On Christmas morning last December, Melissa surprised me with the most wonderful present I've ever received - affirmative news that she is pregnant with our first child. We told family and close friends but wanted to keep the news semi-private in case events turned for the worse.
When Melissa presented me with this news, I eventually began to wonder how it would affect my hiking trip. Selfish, I know, but then again, I guess that's why it took us six years until we starting talking about a family. Regardless, I thought about staying home to be with her but we both realized that we can't put our daily lives on hold just in case something bad happens.
I was able to leave for six days with a fairly clear conscience and optimism that nothing devastating would transpire in my absence. Before I left, I made sure Melissa understood that I would positively and in no way be able to make contact with her for four days. Once I talked to her on Monday afternoon, I would not make contact until sometime Friday late afternoon; in case of an emergency (on my end), I left our daily itinerary and the park dispatch number for her to call Saturday evening if she hadn't heard from me on the expected date.
New Years Eve, Melissa went to her dad's house to spend the night. Late that night, she felt she needed to be rushed to the emergency room. The doctors did little to calm her fears and I think she left even more scared than she was upon admission; a few days later, she went to her regular doctor and took the necessary tests to confirm viability. After that, all she could do is wait. For test results, for me.
In the meantime, I was enjoying rugged life outdoors oblivious to everything that was going on with my wife and my child. My main concerns were how much water I had in my pack and whether I could continue to put one foot in front of the other until it was time to stop. More about that later, however.
Despite Melissa's repeated assurances to her family concerning my incommunicado status, they found it ridiculous that the rangers could not contact me and relay an urgent message. After all, the park is only 1,200 square miles. My mother-in-law called park dispatch where she was reassured that I was well outside the range of communication and at best, would come back to contact with the world in a few days.
On the evening of the third day, I suddenly and without cause became worried about Melissa. While this wasn't my first trip where I couldn't regularly check in with her and normally would not have been concerned, I felt something wasn't quite right. For some reason, I couldn't keep my mind on the trail. I crawled up with my own inner thoughts and before I knew it, I had walked about half a mile ahead of the party. I told myself that I was going on ahead to scout a place to camp for the night before it got too dark but in reality, I just needed to be alone for a while.

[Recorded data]
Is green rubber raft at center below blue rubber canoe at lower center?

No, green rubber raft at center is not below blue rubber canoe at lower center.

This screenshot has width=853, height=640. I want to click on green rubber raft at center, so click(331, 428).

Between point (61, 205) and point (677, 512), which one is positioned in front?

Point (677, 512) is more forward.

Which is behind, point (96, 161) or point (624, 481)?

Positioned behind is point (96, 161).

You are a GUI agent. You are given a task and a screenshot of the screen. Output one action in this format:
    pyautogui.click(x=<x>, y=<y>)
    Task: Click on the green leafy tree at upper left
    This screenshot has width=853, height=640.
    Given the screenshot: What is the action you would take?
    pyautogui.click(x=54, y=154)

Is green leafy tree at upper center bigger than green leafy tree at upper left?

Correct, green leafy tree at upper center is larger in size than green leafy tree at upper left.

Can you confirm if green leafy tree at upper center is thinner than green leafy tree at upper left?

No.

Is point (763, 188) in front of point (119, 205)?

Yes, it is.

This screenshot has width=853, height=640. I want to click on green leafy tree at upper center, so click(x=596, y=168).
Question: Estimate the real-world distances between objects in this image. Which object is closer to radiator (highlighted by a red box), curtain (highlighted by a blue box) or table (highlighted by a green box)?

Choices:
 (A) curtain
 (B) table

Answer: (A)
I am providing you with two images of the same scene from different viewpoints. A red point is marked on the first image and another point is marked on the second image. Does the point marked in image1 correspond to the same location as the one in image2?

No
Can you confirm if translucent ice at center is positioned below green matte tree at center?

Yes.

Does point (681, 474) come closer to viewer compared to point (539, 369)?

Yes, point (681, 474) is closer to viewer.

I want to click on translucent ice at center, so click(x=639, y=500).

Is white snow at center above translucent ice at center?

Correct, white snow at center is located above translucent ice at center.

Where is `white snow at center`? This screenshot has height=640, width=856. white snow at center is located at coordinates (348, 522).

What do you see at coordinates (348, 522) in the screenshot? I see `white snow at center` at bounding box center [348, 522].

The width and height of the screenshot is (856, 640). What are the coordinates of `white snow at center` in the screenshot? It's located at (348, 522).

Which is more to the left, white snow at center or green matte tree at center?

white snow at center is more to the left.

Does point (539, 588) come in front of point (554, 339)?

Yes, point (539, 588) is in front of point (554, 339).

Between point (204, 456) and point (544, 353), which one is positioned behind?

» Directives
• 1. Return the passage from the account of the hiking trip, starting at "In the meantime, I" and ending at "that later, however.".
• 2. Using the account of the hiking trip, mark each statement yes or no and quote the words that decide it: (a) Melissa told the narrator about the pregnancy on Christmas morning. (b) The narrator's mother-in-law called park dispatch. (c) The narrator walked about two miles ahead of the party.
• 3. According to the account of the hiking trip, where did Melissa go to spend New Years Eve?

» Solution set
• 1.
In the meantime, I was enjoying rugged life outdoors oblivious to everything that was going on with my wife and my child. My main concerns were how much water I had in my pack and whether I could continue to put one foot in front of the other until it was time to stop. More about that later, however.

• 2.
(a) Yes: "On Christmas morning last December, Melissa surprised me with the most wonderful present I've ever received"
(b) Yes: "My mother-in-law called park dispatch"
(c) No: "I had walked about half a mile ahead of the party"

• 3. She went to her dad's house.